Transcriptional factors that regulate the σ⁵⁴ class of sigma factors are specific for this class of sigma factor (25, 30). On the other hand, CRP is capable of regulating genes transcribed by a variety of sigma factors such as σ⁷⁰, σ³⁸, σ³², and σ²⁴ (25). Recently, however, it has been shown that Eσ⁵⁴ promoters can be responsive to CRP, since the σ⁵⁴-dependent promoters dctA and glnAP2 are down-regulated via an interaction between Eσ⁵⁴ and the cAMP-CRP complex (46, 48, 49). The authors proposed a regulatory role for the cAMP-CRP complex as a switch balancing carbon metabolism and nitrogen assimilation in E. coli by cAMP-dependent repression of a σ⁵⁴-dependent promoter via CRP. Also, Lu and Abdelal proposed that expression of the putative σ⁵⁴-dependent astC promoter in S. enterica serovar Typhimurium is subject to carbon catabolite repression and requires CRP, together with arginine and ArgR, for activation of the ast operon (23). On the other hand, despite the effect of catabolite repression on the expression of astC in E. coli, Kiupakis and Reitzer (18) were unable to demonstrate CRP binding at the astC promoter. Interestingly, unlike the σ⁵⁴-dependent promoters described above, σ⁵⁴-dependent prpBCDE genes are not involved in nitrogen metabolism (38). Our finding that the cAMP-CRP complex activates a σ⁵⁴-dependent promoter in concert with a member of the σ⁵⁴-dependent activator family suggests that the CRP family might interact with the σ⁵⁴-dependent expression system regardless of nitrogen metabolism.

Since the submission of our work, the inverted repeat sequence GTTTCAT-10 nt-ATGAAAC was demonstrated to encompass the PrpR-binding site by in vitro footprinting experiments (33). This binding site overlaps P_prpR's own Eσ⁷⁰ promoter-binding site for prpR transcription. The implication that prpR expression might be autoregulated by the prpR gene product will be the subject of future study.
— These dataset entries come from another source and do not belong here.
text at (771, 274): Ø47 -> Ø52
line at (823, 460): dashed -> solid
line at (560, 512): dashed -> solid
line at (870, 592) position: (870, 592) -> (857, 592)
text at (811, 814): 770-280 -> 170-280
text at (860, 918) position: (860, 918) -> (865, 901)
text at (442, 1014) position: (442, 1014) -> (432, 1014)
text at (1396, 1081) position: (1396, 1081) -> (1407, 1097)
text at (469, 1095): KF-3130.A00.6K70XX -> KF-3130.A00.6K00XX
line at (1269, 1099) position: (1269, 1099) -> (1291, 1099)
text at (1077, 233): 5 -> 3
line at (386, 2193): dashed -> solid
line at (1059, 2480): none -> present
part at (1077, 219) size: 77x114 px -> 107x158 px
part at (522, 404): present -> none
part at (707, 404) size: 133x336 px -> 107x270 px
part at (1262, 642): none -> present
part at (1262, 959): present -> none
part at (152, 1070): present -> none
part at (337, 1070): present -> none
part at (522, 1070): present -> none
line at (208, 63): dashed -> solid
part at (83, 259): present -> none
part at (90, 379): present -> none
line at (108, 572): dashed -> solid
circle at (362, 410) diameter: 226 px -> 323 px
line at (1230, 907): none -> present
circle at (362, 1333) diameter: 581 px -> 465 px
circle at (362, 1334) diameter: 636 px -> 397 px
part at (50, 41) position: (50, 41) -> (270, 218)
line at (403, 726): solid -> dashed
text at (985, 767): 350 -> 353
In conclusion, data presented here clearly show a role for the cAMP-CRP complex in the activation of the two divergent promoters: σ⁷⁰-dependent P_prpR and σ⁵⁴-dependent P_prpBCDE. The tightly overlapping promoters between prpR and prpBCDE are influenced by the expression levels of the opposing promoters, offering new perspectives for further studies of CRP-mediated gene expression and interactions between σ⁷⁰-dependent promoters and σ⁵⁴-dependent promoters. Future work will focus on the precise mechanisms by which the cAMP-CRP complex works in concert with IHF and PrpR to simultaneously control expression from these two promoters.